> _取り組む課題_
1 > ヨーガの修行についての文章の要点を、二文でまとめてください。
2 > ヨーガの修行についての文章では、二つ目の「放棄と瞑想と智慧のヨーガ」は仏教的に言うと何にあたるとされていますか。
3 > ヨーガの修行についての文章を、最後の文の後から書き継いでください。

### 本文

1.ダルマ・ジュニャーナ・スムリティ・ヨーガ
  (学習と思索と正念のヨーガ)

2.サンニャーサ・サマーディ・プラジュニャー・ヨーガ
  (放棄と瞑想と智慧のヨーガ)

3.バクティ・カルマ・カルナー・ヨーガ
  (帰依と行為と慈悲のヨーガ)

 それでは、一つ一つ簡単に説明してみましょう。

1.ダルマ・ジュニャーナ・スムリティ・ヨーガ
  (学習と思索と正念のヨーガ)

 最初のヨーガは、正しいダルマ、すなわち正しい教え、正しい真理の概念的情報にかかわっています。
 このような教えをまずしっかりと学習します。それは本を一回読むというレベルの話ではなく、まあ極端に言えば、口から自然に経典の内容が出てくるくらい、教えを繰り返し繰り返し、頭と心にインプットするわけです。
 そしてそのインプットされた教えに思索を加えることによって、それはより強く心に根付きます。
 さらに日々、その教えを心から離すことなく生活する訓練をします。
 ここにおいて、多くの失敗があるでしょう。自分の心の汚れに気づかされたり、自分の理解が机上の空論に過ぎなかったことに気づかされるでしょう。それはそれでかまいません。実生活で教えを実践しようとして成功したり失敗したりした経験をフィードバックし、再び教えを学び、経験を元に思索することによって、心の修正を図るのです。そして再び実生活での教えの実践にトライしていくのです。これにより、自分の心・言葉・行為が、すべてダルマと自然に一致するような状態を作っていくのです。

2.サンニャーサ・サマーディ・プラジュニャー・ヨーガ
  (放棄と瞑想と智慧のヨーガ)
 
 これは仏教的に言うと戒・定・慧ですね。
 私たちが本当に智慧を得るためには、サマーディに入らなければなりません。
 そしてサマーディに入るには、それを邪魔する雑念、煩悩、エゴを、放棄しなければならないのです。
 ラーマクリシュナはそのために、『女と金に少しでも心が向かう者は神を悟れない』という、厳しくもシンプルな教えを説きました。
 お釈迦様やパタンジャリは、五戒や十戒などの戒律によって日々の生活を縛ることで、放棄の状態を作り上げようとしました。
 現代の欲楽に満ちた日本の生活の中で完全な放棄というのは難しいかもしれませんが、それでも日々、放棄ということを念頭において生きるべきですね。一切のものを必要とせず、ただ与えられたものに満足し、心に執着も怒りもこだわりも持たず、ただ前述のようなダルマの教学と思索と実践の繰り返しに励むのです。

######
### 提供資料

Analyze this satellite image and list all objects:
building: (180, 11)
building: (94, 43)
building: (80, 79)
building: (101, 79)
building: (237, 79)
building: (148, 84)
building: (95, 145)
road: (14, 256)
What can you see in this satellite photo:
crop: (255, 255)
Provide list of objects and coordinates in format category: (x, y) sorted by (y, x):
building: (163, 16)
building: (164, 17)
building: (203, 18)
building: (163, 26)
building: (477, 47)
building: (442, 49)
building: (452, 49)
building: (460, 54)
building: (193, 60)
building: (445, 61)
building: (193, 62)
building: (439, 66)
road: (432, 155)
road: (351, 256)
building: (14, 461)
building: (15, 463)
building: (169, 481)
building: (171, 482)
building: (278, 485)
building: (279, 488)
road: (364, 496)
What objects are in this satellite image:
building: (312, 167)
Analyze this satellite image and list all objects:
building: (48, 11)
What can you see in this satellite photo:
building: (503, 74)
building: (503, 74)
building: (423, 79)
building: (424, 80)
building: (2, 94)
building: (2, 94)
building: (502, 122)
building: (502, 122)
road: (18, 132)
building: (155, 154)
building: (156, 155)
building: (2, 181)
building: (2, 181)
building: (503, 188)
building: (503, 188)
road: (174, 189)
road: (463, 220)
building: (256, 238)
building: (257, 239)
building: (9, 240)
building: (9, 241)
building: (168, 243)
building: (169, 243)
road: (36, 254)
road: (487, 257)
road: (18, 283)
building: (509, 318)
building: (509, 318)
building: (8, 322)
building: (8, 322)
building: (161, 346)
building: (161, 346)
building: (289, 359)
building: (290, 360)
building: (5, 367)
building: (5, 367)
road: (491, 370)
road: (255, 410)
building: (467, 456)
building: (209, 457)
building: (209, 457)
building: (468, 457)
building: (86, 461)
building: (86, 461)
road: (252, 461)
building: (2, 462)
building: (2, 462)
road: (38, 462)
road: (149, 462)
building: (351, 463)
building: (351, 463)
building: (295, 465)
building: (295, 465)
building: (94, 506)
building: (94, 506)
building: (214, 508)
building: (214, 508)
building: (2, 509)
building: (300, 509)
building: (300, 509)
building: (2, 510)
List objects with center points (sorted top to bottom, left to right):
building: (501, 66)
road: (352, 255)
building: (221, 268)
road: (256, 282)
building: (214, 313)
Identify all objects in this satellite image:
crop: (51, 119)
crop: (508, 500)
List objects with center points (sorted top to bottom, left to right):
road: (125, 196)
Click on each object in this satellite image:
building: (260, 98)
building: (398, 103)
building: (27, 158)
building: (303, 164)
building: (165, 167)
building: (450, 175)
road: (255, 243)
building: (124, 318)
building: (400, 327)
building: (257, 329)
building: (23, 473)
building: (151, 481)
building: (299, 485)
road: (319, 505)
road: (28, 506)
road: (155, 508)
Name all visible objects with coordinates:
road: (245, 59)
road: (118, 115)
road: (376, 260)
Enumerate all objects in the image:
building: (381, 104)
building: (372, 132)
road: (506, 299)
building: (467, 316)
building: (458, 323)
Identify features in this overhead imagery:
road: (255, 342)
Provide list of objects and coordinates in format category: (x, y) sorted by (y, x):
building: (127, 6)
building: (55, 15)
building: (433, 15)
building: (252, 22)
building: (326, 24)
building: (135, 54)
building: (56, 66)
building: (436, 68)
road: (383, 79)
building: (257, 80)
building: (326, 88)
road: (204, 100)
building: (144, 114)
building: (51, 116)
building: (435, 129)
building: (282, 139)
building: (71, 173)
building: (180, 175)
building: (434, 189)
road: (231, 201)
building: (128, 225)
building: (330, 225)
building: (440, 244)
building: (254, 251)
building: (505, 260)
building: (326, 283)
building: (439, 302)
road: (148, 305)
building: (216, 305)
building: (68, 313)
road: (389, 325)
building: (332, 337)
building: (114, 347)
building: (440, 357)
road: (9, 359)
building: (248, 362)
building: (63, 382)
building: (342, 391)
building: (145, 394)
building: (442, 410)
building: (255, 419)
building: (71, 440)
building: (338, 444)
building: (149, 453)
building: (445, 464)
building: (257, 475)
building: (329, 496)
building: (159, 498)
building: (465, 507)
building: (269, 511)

######

> _回答_
1 > 三つのヨーガ(学習と思索と正念、放棄と瞑想と智慧、帰依と行為と慈悲)のうち、最初のヨーガでは、教えを繰り返し学んで思索し、実生活で実践した成功や失敗の経験をもとに心を修正していくと説明されている。二つ目のヨーガでは、智慧を得るにはサマーディに入る必要があり、そのためには雑念、煩悩、エゴを放棄しなければならず、日々放棄を念頭において生きるべきだと述べられている。

2 > 戒・定・慧にあたるとされている。

3 >
 そうすると徐々に、サマーディの力がついてきます。最初はそれは、教えの概念的理解と同時進行で進んでいくでしょう。そして徐々に、概念を超えたサマーディへと進んでいきます。
 そしてそこには必ず、至福があり、心の寂静があり、光があります。この三つのどれか、あるいはどれも生じていないとしたら、それはまだサマーディの入り口にも至れていないといえます。どのような瞑想であれ、成功すればそれは必ずこの至福、寂静、光は生じるのです。
 そしてサマーディによって真実の世界にアクセスし、浸り、その深奥から発する智慧の光に触れ、それを自分のものとしていくのが、智慧の修行といえるでしょう。
 そしてこのヨーガの真髄は、いかにこのサマーディと智慧を、日常において持続させるかです。
 まずは座った状態でサマーディや智慧の経験を深め、そしてそれを日常のさまざまな活動をしながらも持続させるようにしていくのです。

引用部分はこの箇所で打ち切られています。